In comparison, about half of those with HIV nationally are virally suppressed today, Crowley added. “That’s still too low, but it’s significant progress in a short period of time,” he said.

Similarly, there was a lot of concern about women with HIV transmitting the infection to their infants at the beginning of the epidemic, Kassaye explained. “In the last few years, we’ve had less than 100 cases per year of perinatally infected kids,” she said. “So this is a huge success story.” 

Reaching More Patients

Seble Kassaye
Seble Kassaye, MD, MS

Viral suppression rates have increased among patients with HIV who are in treatment, but issues related to stigma and mental health continue to prevent some patients from seeking treatment, Kassaye said. “There are a lot of these other social determinants that need to be addressed at the same time that they’re addressing HIV,” she said. “So you can’t just treat HIV in isolation. It has to be in the social context that people are living in.”
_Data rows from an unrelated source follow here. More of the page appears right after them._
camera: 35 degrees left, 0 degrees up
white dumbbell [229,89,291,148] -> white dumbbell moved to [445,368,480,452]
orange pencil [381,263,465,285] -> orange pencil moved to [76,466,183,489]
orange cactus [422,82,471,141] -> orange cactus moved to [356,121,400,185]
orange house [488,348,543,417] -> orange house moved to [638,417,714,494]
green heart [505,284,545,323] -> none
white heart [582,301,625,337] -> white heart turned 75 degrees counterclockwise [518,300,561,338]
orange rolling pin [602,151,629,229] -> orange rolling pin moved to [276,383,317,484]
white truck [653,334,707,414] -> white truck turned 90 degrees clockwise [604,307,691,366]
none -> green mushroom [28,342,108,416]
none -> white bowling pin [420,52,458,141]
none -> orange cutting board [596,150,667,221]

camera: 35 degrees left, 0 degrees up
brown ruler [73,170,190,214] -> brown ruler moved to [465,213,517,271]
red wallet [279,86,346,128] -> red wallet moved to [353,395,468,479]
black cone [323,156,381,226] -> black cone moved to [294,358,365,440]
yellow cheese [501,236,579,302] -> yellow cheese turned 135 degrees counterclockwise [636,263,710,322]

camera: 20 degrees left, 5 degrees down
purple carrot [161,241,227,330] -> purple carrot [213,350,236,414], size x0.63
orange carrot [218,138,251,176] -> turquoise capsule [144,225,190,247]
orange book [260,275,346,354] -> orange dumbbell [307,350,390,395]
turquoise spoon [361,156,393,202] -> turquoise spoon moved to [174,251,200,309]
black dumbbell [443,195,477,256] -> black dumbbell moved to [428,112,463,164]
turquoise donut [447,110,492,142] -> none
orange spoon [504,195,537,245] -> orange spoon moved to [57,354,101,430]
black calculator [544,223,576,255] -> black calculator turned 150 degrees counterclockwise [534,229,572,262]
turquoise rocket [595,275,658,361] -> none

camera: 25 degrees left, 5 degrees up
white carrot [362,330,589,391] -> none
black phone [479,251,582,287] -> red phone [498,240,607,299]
Promoting patient-centered care that accounts for a patient’s needs, preferences and values can keep patients involved in their care and decrease the likelihood that they will stop seeking treatment. Recognizing that 20-30% of patients with HIV in Zambia were getting lost in follow-up, Charles B. Holmes, MD, MPH, professor of medicine at Georgetown University School of Medicine, traced those patients to find out why they became disengaged. He learned that patients were willing to wait 19 additional hours and travel an extra 45 kilometers for an appointment with a health care provider who was “kind and not rude.” 

Charles B. Holmes
Charles B. Holmes, MD, MPH

“As we dug into the in-depth interviews with folks to find out, many of the people who were lost from our system, their last interaction with the system was exceptionally bad and a lot of it related to getting yelled at by a provider for being a week late for treatment or some other kind of negative or stigmatizing interaction,” said Holmes, who also serves as the faculty co-director and managing director of global health policy for the Center for Global Health Practice and Impact at Georgetown. “Our hope is that over the next couple of years, we can show a tremendous increase in retention and the types of outcomes we’re looking to achieve.” 

Patients should also be encouraged to become active participants in the development of HIV prevention policy, especially patients from the populations experiencing the highest rates of infection — black and Latino men who have sex with men in the U.S. and young women globally.

“These are groups that are routinely not listened to when health systems are being formulated and strategies for public health are being adopted,” Holmes said. “So one of the things that I think we need more of is actually listening to those groups and having them lead our dialogues around our public health strategies.”

‘There Really are More Similarities Than Differences’

Reflecting on her experiences working in African countries, El-Sadr recalled hearing someone say that her patients in Harlem must be very different. “I just had to pause and think to myself, actually, no. They face very, very similar complexities and challenges,” she said. “A woman living with HIV in Zambia probably faces very similar challenges to a woman living with HIV in Harlem. So I believe that those similarities between people dominate, really dominate, over the differences.”

Lessons learned from efforts to end the HIV epidemic globally can be applied domestically and vice versa, El-Sadr said, because ultimately, patients with HIV face similar issues regardless of their country. Such lessons that the U.S. could learn from successes abroad include an emphasis on metrics and the need to more quickly adopt innovations like rapid testing and self-testing.

“I generally believe that there are differences between health systems, differences between people, but there really are more similarities than differences,” El-Sadr said. “It’s really one world in many ways, and HIV highlights why it has to be one world.”